───── DATA EXCERPTS

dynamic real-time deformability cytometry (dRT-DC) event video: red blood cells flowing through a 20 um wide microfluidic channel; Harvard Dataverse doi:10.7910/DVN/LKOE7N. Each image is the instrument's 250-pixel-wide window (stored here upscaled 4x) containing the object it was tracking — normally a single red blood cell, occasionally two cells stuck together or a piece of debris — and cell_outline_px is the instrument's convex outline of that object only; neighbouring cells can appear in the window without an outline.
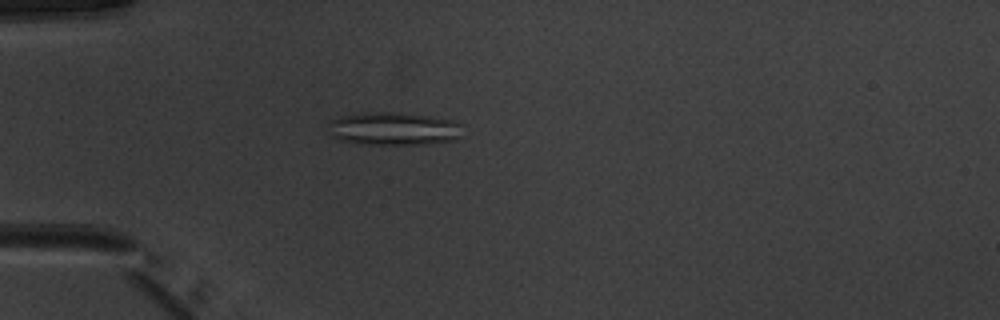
{"species": "common noctule bat (a hibernating species)", "species_latin": "Nyctalus noctula", "temperature_condition": "warm", "stored_images_in_passage": 41, "camera_frame_rate_fps": 3000, "um_per_image_px": 0.085, "animal": {"sex": "male", "body_mass_g": 20.1, "forearm_length_mm": 53.5}, "frame": {"image": 1, "passage_image": 5, "time_ms": 1.333, "image_size_px": [1000, 320], "cell_outline_px": [[464, 136], [456, 140], [428, 144], [356, 144], [340, 140], [332, 136], [332, 120], [340, 116], [364, 112], [392, 112], [432, 116], [456, 120], [464, 124]], "centroid_in_image_um": [33.62, 10.94], "position_along_channel_um": 51.4, "area_um2": 26.3}}
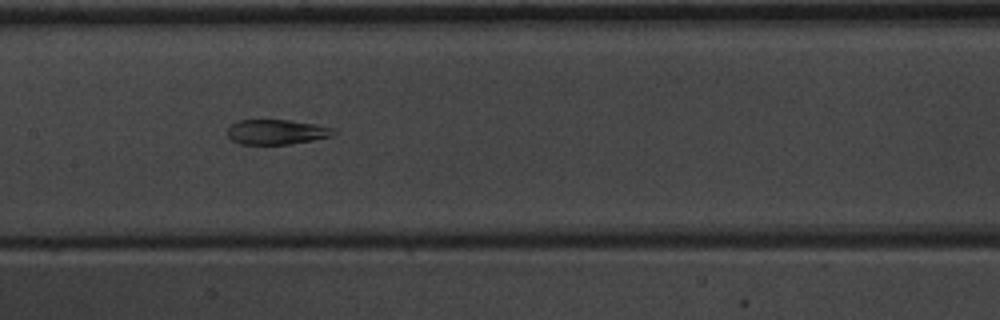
{"frame": {"image": 2, "passage_image": 16, "time_ms": 5.0, "image_size_px": [1000, 320], "cell_outline_px": [[336, 132], [332, 136], [312, 140], [288, 144], [240, 144], [232, 140], [228, 136], [228, 128], [236, 120], [288, 120], [316, 124], [336, 128]], "centroid_in_image_um": [23.52, 11.21], "position_along_channel_um": 183.9, "area_um2": 15.43}}
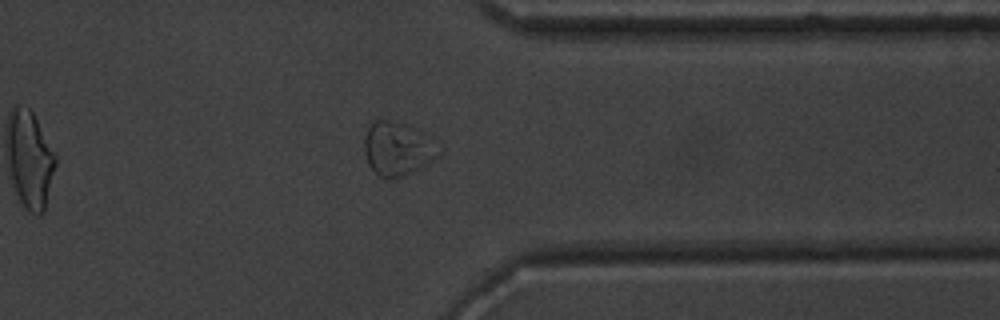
{"frame": {"image": 3, "passage_image": 31, "time_ms": 10.0, "image_size_px": [1000, 320], "cell_outline_px": [[440, 156], [428, 164], [404, 176], [388, 180], [380, 176], [368, 164], [364, 152], [364, 140], [368, 128], [372, 120], [388, 120], [404, 124], [416, 132], [440, 152]], "centroid_in_image_um": [33.69, 12.7], "position_along_channel_um": 377.7, "area_um2": 22.37}}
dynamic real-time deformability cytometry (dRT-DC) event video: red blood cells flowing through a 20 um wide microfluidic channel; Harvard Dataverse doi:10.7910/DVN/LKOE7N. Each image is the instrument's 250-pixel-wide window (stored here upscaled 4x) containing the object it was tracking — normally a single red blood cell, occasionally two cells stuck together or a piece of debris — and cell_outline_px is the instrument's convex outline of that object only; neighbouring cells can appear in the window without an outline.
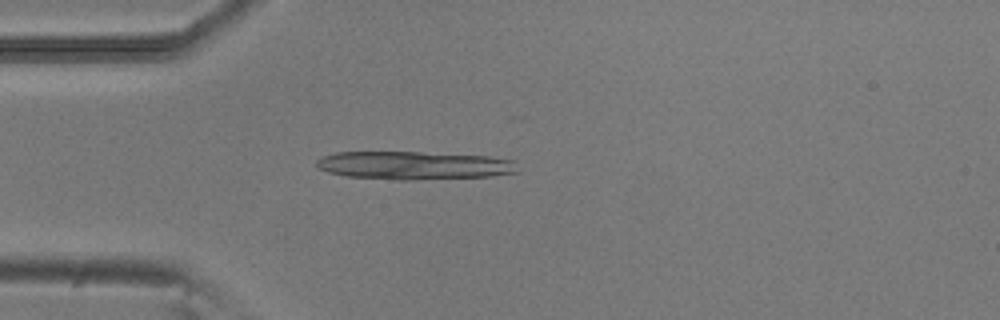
{"species": "common noctule bat (a hibernating species)", "species_latin": "Nyctalus noctula", "temperature_condition": "room temperature", "stored_images_in_passage": 4, "camera_frame_rate_fps": 3000, "um_per_image_px": 0.085, "animal": {"sex": "male", "body_mass_g": 20.5, "forearm_length_mm": 52.5}, "frame": {"image": 1, "passage_image": 4, "time_ms": 1.0, "image_size_px": [1000, 320], "cell_outline_px": [[520, 172], [492, 176], [412, 180], [396, 180], [348, 176], [328, 172], [320, 168], [316, 164], [316, 160], [320, 156], [336, 152], [420, 152], [488, 156], [516, 160]], "centroid_in_image_um": [35.24, 14.06], "position_along_channel_um": 49.8, "area_um2": 33.35}}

──────────

▶ **EXERCISE INSTRUCTIONS**
Would you mind returning each entry above word for word, skipping the images?

▶ **EXPECTED OUTPUT**
dynamic real-time deformability cytometry (dRT-DC) event video: red blood cells flowing through a 20 um wide microfluidic channel; Harvard Dataverse doi:10.7910/DVN/LKOE7N. Each image is the instrument's 250-pixel-wide window (stored here upscaled 4x) containing the object it was tracking — normally a single red blood cell, occasionally two cells stuck together or a piece of debris — and cell_outline_px is the instrument's convex outline of that object only; neighbouring cells can appear in the window without an outline.
{"species": "common noctule bat (a hibernating species)", "species_latin": "Nyctalus noctula", "temperature_condition": "warm", "stored_images_in_passage": 41, "camera_frame_rate_fps": 3000, "um_per_image_px": 0.085, "animal": {"sex": "male", "body_mass_g": 20.1, "forearm_length_mm": 53.5}, "frame": {"image": 1, "passage_image": 5, "time_ms": 1.333, "image_size_px": [1000, 320], "cell_outline_px": [[464, 136], [456, 140], [428, 144], [356, 144], [340, 140], [332, 136], [332, 120], [340, 116], [364, 112], [392, 112], [432, 116], [456, 120], [464, 124]], "centroid_in_image_um": [33.62, 10.94], "position_along_channel_um": 51.4, "area_um2": 26.3}}
{"frame": {"image": 2, "passage_image": 16, "time_ms": 5.0, "image_size_px": [1000, 320], "cell_outline_px": [[336, 132], [332, 136], [312, 140], [288, 144], [240, 144], [232, 140], [228, 136], [228, 128], [236, 120], [288, 120], [316, 124], [336, 128]], "centroid_in_image_um": [23.52, 11.21], "position_along_channel_um": 183.9, "area_um2": 15.43}}
{"frame": {"image": 3, "passage_image": 31, "time_ms": 10.0, "image_size_px": [1000, 320], "cell_outline_px": [[440, 156], [428, 164], [404, 176], [388, 180], [380, 176], [368, 164], [364, 152], [364, 140], [368, 128], [372, 120], [388, 120], [404, 124], [416, 132], [440, 152]], "centroid_in_image_um": [33.69, 12.7], "position_along_channel_um": 377.7, "area_um2": 22.37}}
dynamic real-time deformability cytometry (dRT-DC) event video: red blood cells flowing through a 20 um wide microfluidic channel; Harvard Dataverse doi:10.7910/DVN/LKOE7N. Each image is the instrument's 250-pixel-wide window (stored here upscaled 4x) containing the object it was tracking — normally a single red blood cell, occasionally two cells stuck together or a piece of debris — and cell_outline_px is the instrument's convex outline of that object only; neighbouring cells can appear in the window without an outline.
{"species": "common noctule bat (a hibernating species)", "species_latin": "Nyctalus noctula", "temperature_condition": "room temperature", "stored_images_in_passage": 4, "camera_frame_rate_fps": 3000, "um_per_image_px": 0.085, "animal": {"sex": "male", "body_mass_g": 20.5, "forearm_length_mm": 52.5}, "frame": {"image": 1, "passage_image": 4, "time_ms": 1.0, "image_size_px": [1000, 320], "cell_outline_px": [[520, 172], [492, 176], [412, 180], [396, 180], [348, 176], [328, 172], [320, 168], [316, 164], [316, 160], [320, 156], [336, 152], [420, 152], [488, 156], [516, 160]], "centroid_in_image_um": [35.24, 14.06], "position_along_channel_um": 49.8, "area_um2": 33.35}}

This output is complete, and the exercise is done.